Wie das Ganze ausgeht, ist in einer einprägsamen Ikonografie überliefert. Die Prinzessin tanzt entrückt, nachdem man ihr den Kopf des Propheten gebracht hat. Bei Strauss passiert die erste Entrückung schon früher, mit dem Tanz der Salome und einem Spiel um Macht, Gewalt und Verführung, das sich genau an den Stiefvater richtet.

Szene aus dem Stück „Salome“ in der Wiener Staatsoper
Wiener Staatsoper/Michael Pöhn
Jochanaan, Salome eins und Salome zwei. Alles ist hier Psychoanalyse als Mehrgestalttherapie.

Tanz der Salome als Gratwanderung

Tritt zuerst die erwachsene Salome zum berühmten Tanz auf den Tisch des Banketts, wird sie in Folge des Stücks von ihrem kindlichen Ich abgelöst. Die kindliche Salome ist ebenso im Zentrum der Projektionen eines auf sie fixierten Stiefvaters, der von der Angst des Außenblicks getrieben ist und jede Form der Moral ad acta gelegt hat.

Das hier auf der Bühne agierende Kind und die herumstehende Gesellschaft darf man auch als Spiegelung einer Debatte der letzten Wochen sehen, wo möglicherweise wenig über die Opfer und noch weniger über die Maschinerie der Täter gesprochen wurde.
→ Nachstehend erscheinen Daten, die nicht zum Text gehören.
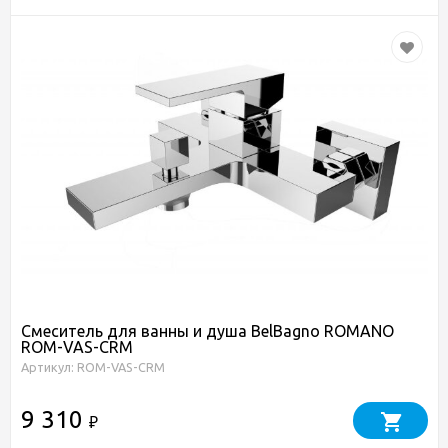
Смеситель для ванны и душа BelBagno ROMANO
ROM-VAS-CRM
Артикул: ROM-VAS-CRM
9 310
₽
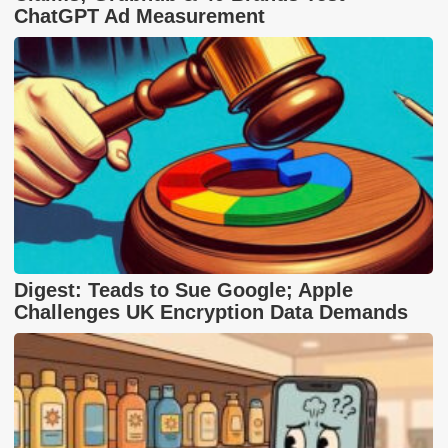
ChatGPT Ad Measurement
Digest: Teads to Sue Google; Apple
Challenges UK Encryption Data Demands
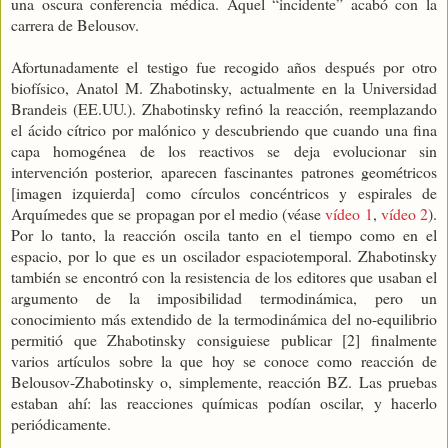
una oscura conferencia médica.
Aquel “incidente” acabó con la
carrera de Belousov.
Afortunadamente el testigo fue recogido años después por otro
biofísico, Anatol M. Zhabotinsky, actualmente en la Universidad
Brandeis (EE.UU.). Zhabotinsky refinó la reacción, reemplazando
el ácido cítrico por malónico y descubriendo que cuando una fina
capa homogénea de los reactivos se deja evolucionar sin
intervención posterior, aparecen fascinantes patrones geométricos
[imagen izquierda] como círculos concéntricos y espirales de
Arquímedes que se propagan por el medio (véase
vídeo 1
,
vídeo 2
).
Por lo tanto, la reacción oscila tanto en el tiempo como en el
espacio, por lo que es un oscilador espaciotemporal. Zhabotinsky
también se encontró con la resistencia de los editores que usaban el
argumento de la imposibilidad termodinámica, pero un
conocimiento más extendido de la termodinámica del no-equilibrio
permitió que Zhabotinsky consiguiese publicar [2] finalmente
varios artículos sobre la que hoy se conoce como reacción de
Belousov-Zhabotinsky o, simplemente, reacción BZ. Las pruebas
estaban ahí: las reacciones químicas podían oscilar, y hacerlo
periódicamente.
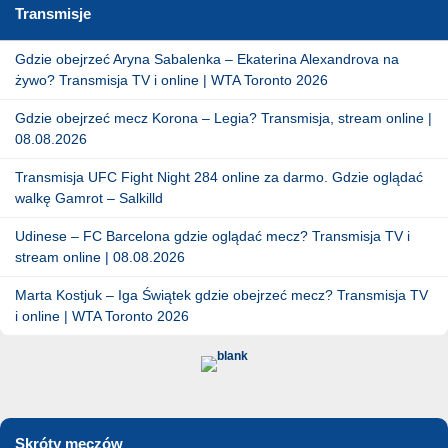
Transmisje
Gdzie obejrzeć Aryna Sabalenka – Ekaterina Alexandrova na
żywo? Transmisja TV i online | WTA Toronto 2026
Gdzie obejrzeć mecz Korona – Legia? Transmisja, stream online |
08.08.2026
Transmisja UFC Fight Night 284 online za darmo. Gdzie oglądać
walkę Gamrot – Salkilld
Udinese – FC Barcelona gdzie oglądać mecz? Transmisja TV i
stream online | 08.08.2026
Marta Kostjuk – Iga Świątek gdzie obejrzeć mecz? Transmisja TV
i online | WTA Toronto 2026
Skróty meczów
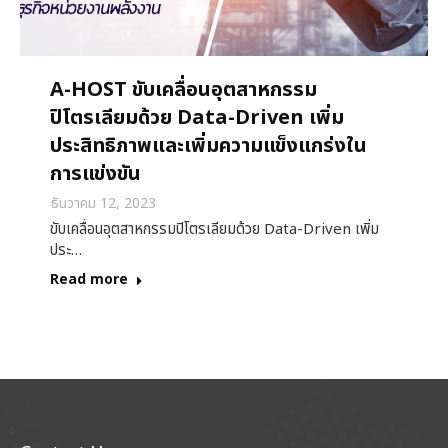
A-HOST ขับเคลื่อนอุตสาหกรรม
ปิโตรเลียมด้วย Data-Driven เพิ่ม
ประสิทธิภาพและเพิ่มความแข็งแกร่งใน
การแข่งขัน
ธันวาคม 12, 2023
ขับเคลื่อนอุตสาหกรรมปิโตรเลียมด้วย Data-Driven เพิ่ม
ประ…
Read more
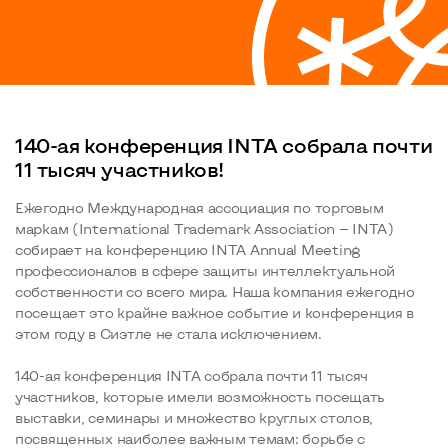
​140-ая конференция INTA собрала почти
11 тысяч участников!
Ежегодно Международная ассоциация по торговым
маркам (International Trademark Association — INTA)
собирает на конференцию INTA Annual Meeting
профессионалов в сфере защиты интеллектуальной
собственности со всего мира. Наша компания ежегодно
посещает это крайне важное событие и конференция в
этом году в Сиэтле не стала исключением.
​140-ая конференция INTA собрала почти 11 тысяч
участников, которые имели возможность посещать
выставки, семинары и множество круглых столов,
посвященных наиболее важным темам: борьбе с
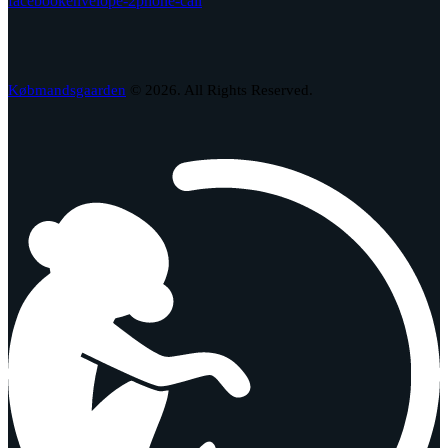
facebook
envelope-2
phone-call
Købmandsgaarden
© 2026. All Rights Reserved.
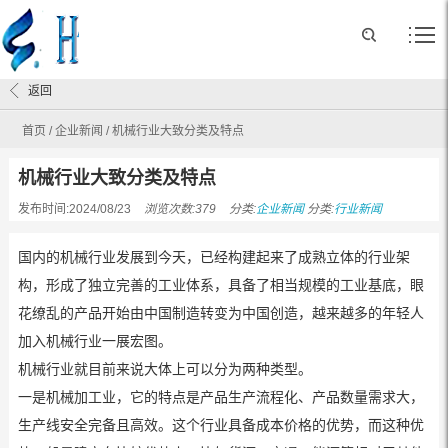
返回
首页
/
企业新闻
/
机械行业大致分类及特点
机械行业大致分类及特点
发布时间:2024/08/23
浏览次数:379
分类:
企业新闻
分类:
行业新闻
国内的机械行业发展到今天，已经构建起来了成熟立体的行业架
构，形成了独立完善的工业体系，具备了相当规模的工业基底，眼
花缭乱的产品开始由中国制造转变为中国创造，越来越多的年轻人
加入机械行业一展宏图。
机械行业就目前来说大体上可以分为两种类型。
一是机械加工业，它的特点是产品生产流程化、产品数量需求大，
生产线安全完备且高效。这个行业具备成本价格的优势，而这种优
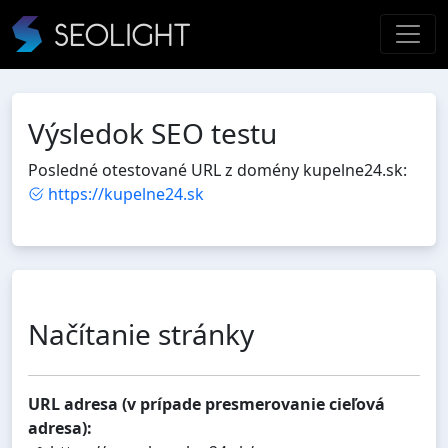
Výsledok SEO testu
Posledné otestované URL z domény kupelne24.sk:
https://kupelne24.sk
Načítanie stránky
URL adresa (v prípade presmerovanie cieľová
adresa):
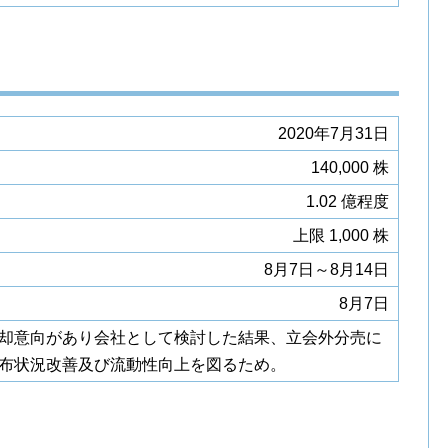
2020年7月31日
140,000 株
1.02 億程度
上限 1,000 株
8月7日～8月14日
8月7日
却意向があり会社として検討した結果、立会外分売に
布状況改善及び流動性向上を図るため。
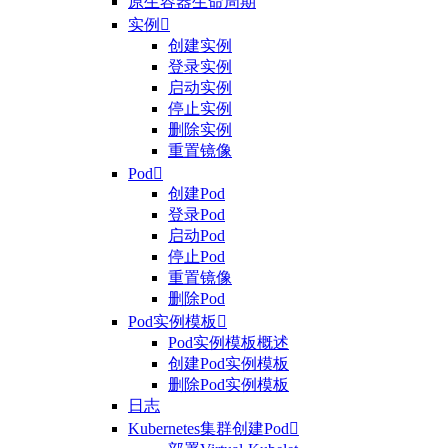
原生容器生命周期
实例

创建实例
登录实例
启动实例
停止实例
删除实例
重置镜像
Pod

创建Pod
登录Pod
启动Pod
停止Pod
重置镜像
删除Pod
Pod实例模板

Pod实例模板概述
创建Pod实例模板
删除Pod实例模板
日志
Kubernetes集群创建Pod

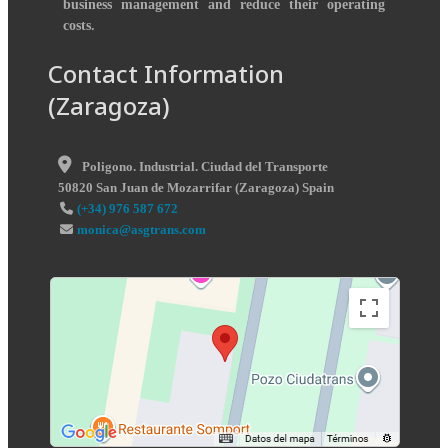
business management and reduce their operating
costs.
Contact Information
(Zaragoza)
Poligono. Industrial. Ciudad del Transporte
50820
San Juan de Mozarrifar
(
Zaragoza
)
Spain
(+34) 976 587 672
monica@asgtrans.com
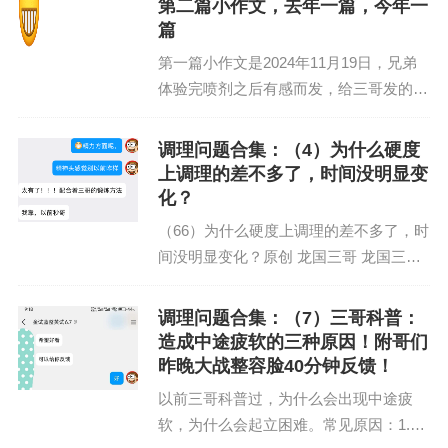
第二篇小作文，去年一篇，今年一
自己属于哪种了，通...
篇
第一篇小作文是2024年11月19日，兄弟
体验完喷剂之后有感而发，给三哥发的反
馈三哥发自内心的高兴，既能帮助到兄弟
们改善这方面的问题，又能获得兄弟们的
调理问题合集：（4）为什么硬度
认可，这种成就感不可言喻第二篇小作
上调理的差不多了，时间没明显变
文，是昨天兄弟发...
化？
（66）为什么硬度上调理的差不多了，时
间没明显变化？原创 龙国三哥 龙国三
哥 2025年8月14日 10:23 河南哥们之前硬
度不太好，时间也比较短，用金喷时间...
调理问题合集：（7）三哥科普：
造成中途疲软的三种原因！附哥们
昨晚大战整容脸40分钟反馈！
以前三哥科普过，为什么会出现中途疲
软，为什么会起立困难。常见原因：1.体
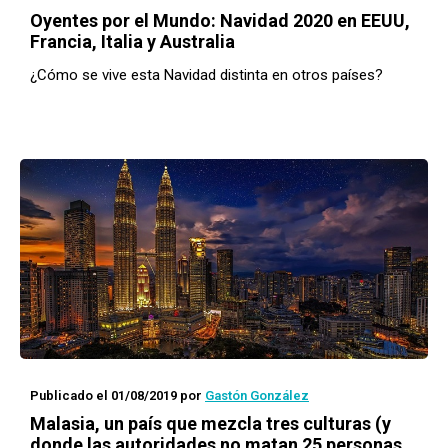
Oyentes por el Mundo
: Navidad 2020 en EEUU,
Francia, Italia y Australia
¿Cómo se vive esta Navidad distinta en otros países?
Publicado el 01/08/2019
por
Gastón González
Malasia, un país que mezcla tres culturas (y
donde las autoridades no matan 25 personas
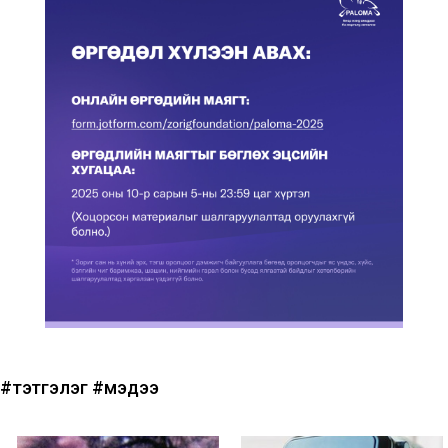
#тэтгэлэг
#мэдээ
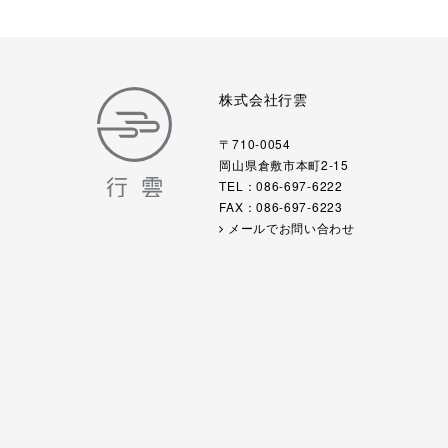
株式会社行雲
〒710-0054
岡山県倉敷市本町2-15
TEL：086-697-6222
FAX：086-697-6223
メールでお問い合わせ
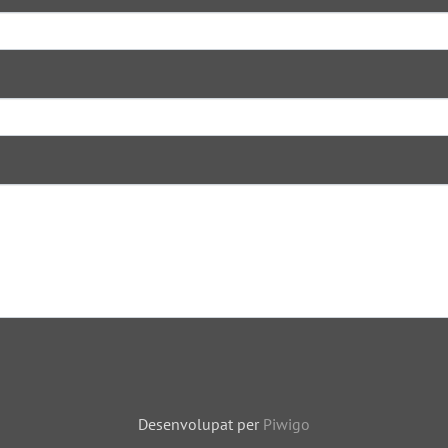
Desenvolupat per
Piwigo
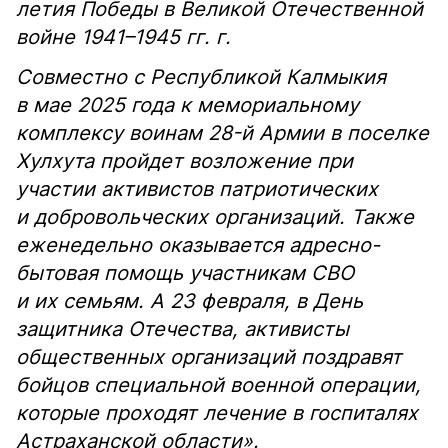
летия Победы в Великой Отечественной
войне 1941–1945 гг. г.
Совместно с Республикой Калмыкия
в мае 2025 года к мемориальному
комплексу воинам 28-й Армии в поселке
Хулхута пройдет возложение при
участии активистов патриотических
и добровольческих организаций. Также
еженедельно оказывается адресно-
бытовая помощь участникам СВО
и их семьям. А 23 февраля, в День
защитника Отечества, активисты
общественных организаций поздравят
бойцов специальной военной операции,
которые проходят лечение в госпиталях
Астраханской области».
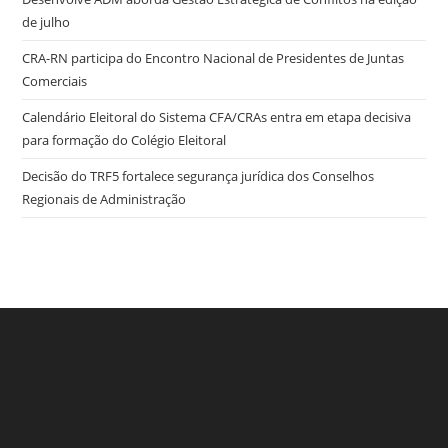
de julho
CRA-RN participa do Encontro Nacional de Presidentes de Juntas
Comerciais
Calendário Eleitoral do Sistema CFA/CRAs entra em etapa decisiva
para formação do Colégio Eleitoral
Decisão do TRF5 fortalece segurança jurídica dos Conselhos
Regionais de Administração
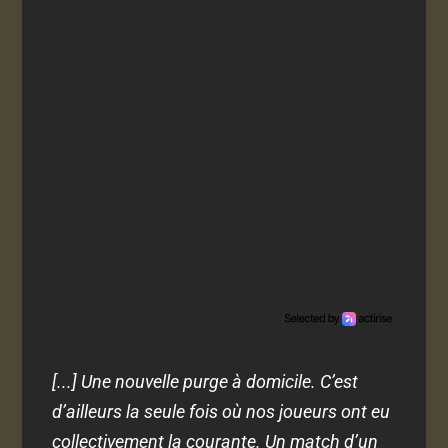
[...] Une nouvelle purge à domicile. C’est
d’ailleurs la seule fois où nos joueurs ont eu
collectivement la courante. Un match d’un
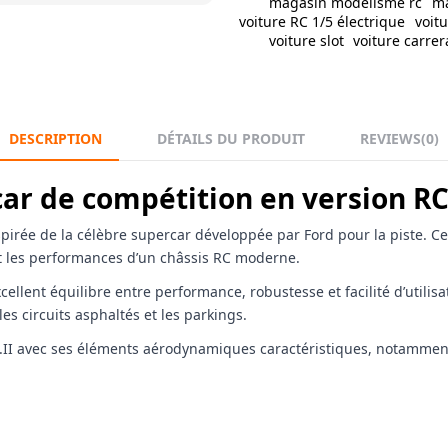
magasin modelisme rc
ma
voiture RC 1/5 électrique
voit
voiture slot
voiture carrer
DESCRIPTION
DÉTAILS DU PRODUIT
REVIEWS
(0)
car de compétition en version R
rée de la célèbre supercar développée par Ford pour la piste. Cett
nt les performances d’un châssis RC moderne.
xcellent équilibre entre performance, robustesse et facilité d’utili
es circuits asphaltés et les parkings.
k.II avec ses éléments aérodynamiques caractéristiques, notamment le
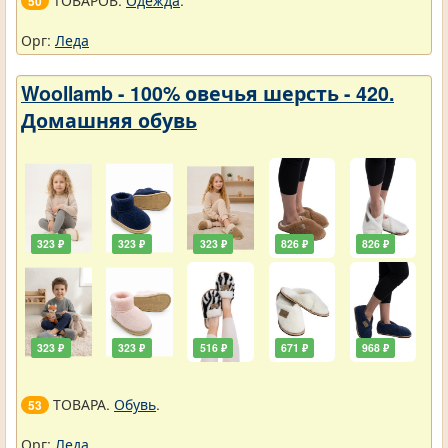
ТОВАРОВ.
Одежда
.
50
Орг:
Леда
Woollamb - 100% овечья шерсть - 420.
Домашняя обувь
323 ₽
323 ₽
323 ₽
826 ₽
826 ₽
323 ₽
323 ₽
516 ₽
671 ₽
968 ₽
ТОВАРА.
Обувь
.
53
Орг:
Леда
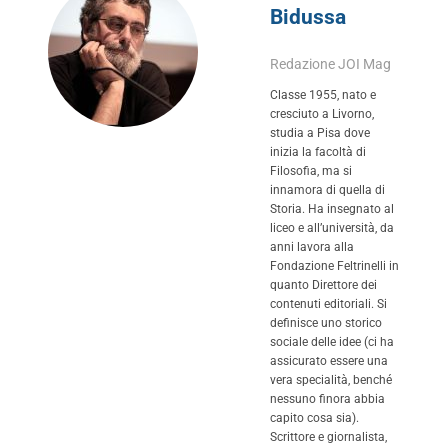
Bidussa
Redazione JOI Mag
Classe 1955, nato e
cresciuto a Livorno,
studia a Pisa dove
inizia la facoltà di
Filosofia, ma si
innamora di quella di
Storia. Ha insegnato al
liceo e all’università, da
anni lavora alla
Fondazione Feltrinelli in
quanto Direttore dei
contenuti editoriali. Si
definisce uno storico
sociale delle idee (ci ha
assicurato essere una
vera specialità, benché
nessuno finora abbia
capito cosa sia).
Scrittore e giornalista,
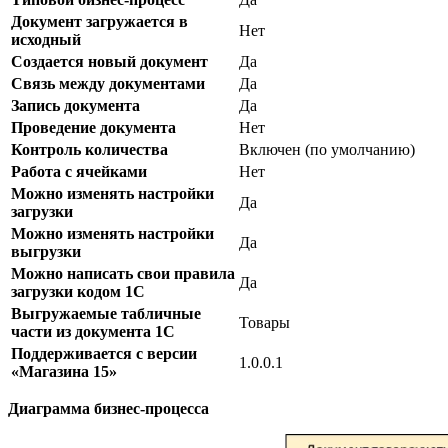
Документ загружается в
Нет
исходный
Создается новый документ
Да
Связь между документами
Да
Запись документа
Да
Проведение документа
Нет
Контроль количества
Включен (по умолчанию)
Работа с ячейками
Нет
Можно изменять настройки
Да
загрузки
Можно изменять настройки
Да
выгрузки
Можно написать свои правила
Да
загрузки кодом 1С
Выгружаемые табличные
Товары
части из документа 1С
Поддерживается с версии
1.0.0.1
«Магазина 15»
Диаграмма бизнес-процесса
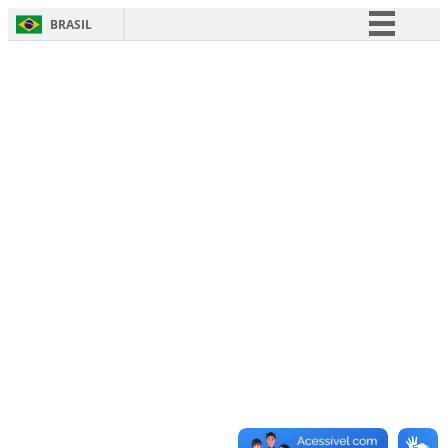
BRASIL
Simplifique!
Comunica BR
Participe
Acesso à informação
Legislação
Canais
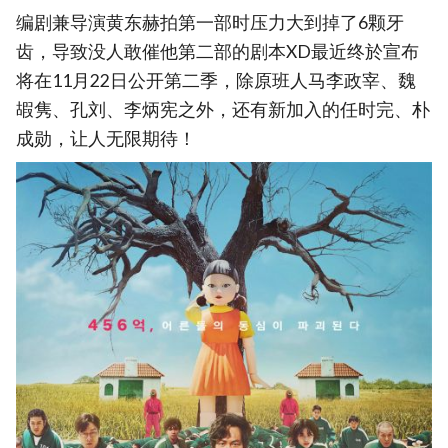
编剧兼导演黄东赫拍第一部时压力大到掉了6颗牙
齿，导致没人敢催他第二部的剧本XD最近终於宣布
将在11月22日公开第二季，除原班人马李政宰、魏
嘏隽、孔刘、李炳宪之外，还有新加入的任时完、朴
成勋，让人无限期待！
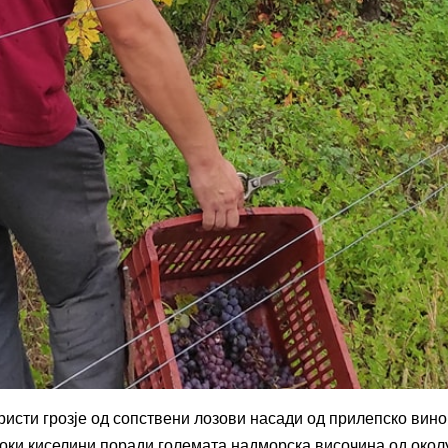
ористи грозје од сопствени лозови насади од прилепско вино
соки киселини поради големата надморска височина од окол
Ob es bei allen im Publikum so angekommen ist, könnte Gegenstand einer Diskussion sein. Regie und Staatsoper haben sich zur künstlerischen Darstellung dieser Konfliktsituation entschieden. Verwiesen wird auf die sorgsame Erarbeitung unter Einbeziehung weisungsunabhängiger Expertinnen und Experten sowie der Eltern.

Das Gesetz ist der, der den Übergriff begeht

Die Wurzel des nächsten Übergriffs ist der in der Kindheit angelegte Missbrauch, so kann man diese „Salome“ lesen. Das Gesetz ist freilich der, der den Übergriff begeht. Er exekutiert am Ende die Tochter und verwischt damit, dass er den Wunsch der Salome nur durch das eigene Verlangen gegenüber der Stieftochter erst zugelassen hat. Die Exekution der Salome wird am Ende die Exekution der gesamten Gesellschaft – so die Warnung, die man aus diesem Stück mitnehmen kann.

Szene aus dem Stück „Salome“ in der Wiener Staatsoper
Wiener Staatsoper/Ashley Taylor
Malin Byström und die Maske des Jochanaan am Schluss. Sängerisch war der Abend überzeugend.

Im Finale ist der Mond blutrot – und die wehenden Vorhänge am Rand sind es auch. Der hereingebrachte Kopf des Jochanaan ist eine Maske, weniger die des Begehrens als die einer Gesellschaft, die sich noch einmal den Schein des Funktionierens geben will. Marlin Byström und Gerhard Siegel überzeugen sängerisch in dieser Produktion, die auch in der musikalischen Umsetzung erst spät zu sich kommt. Für die Gestalt des Jochanaan hat man hier keinen schlüssigen Platz gefunden.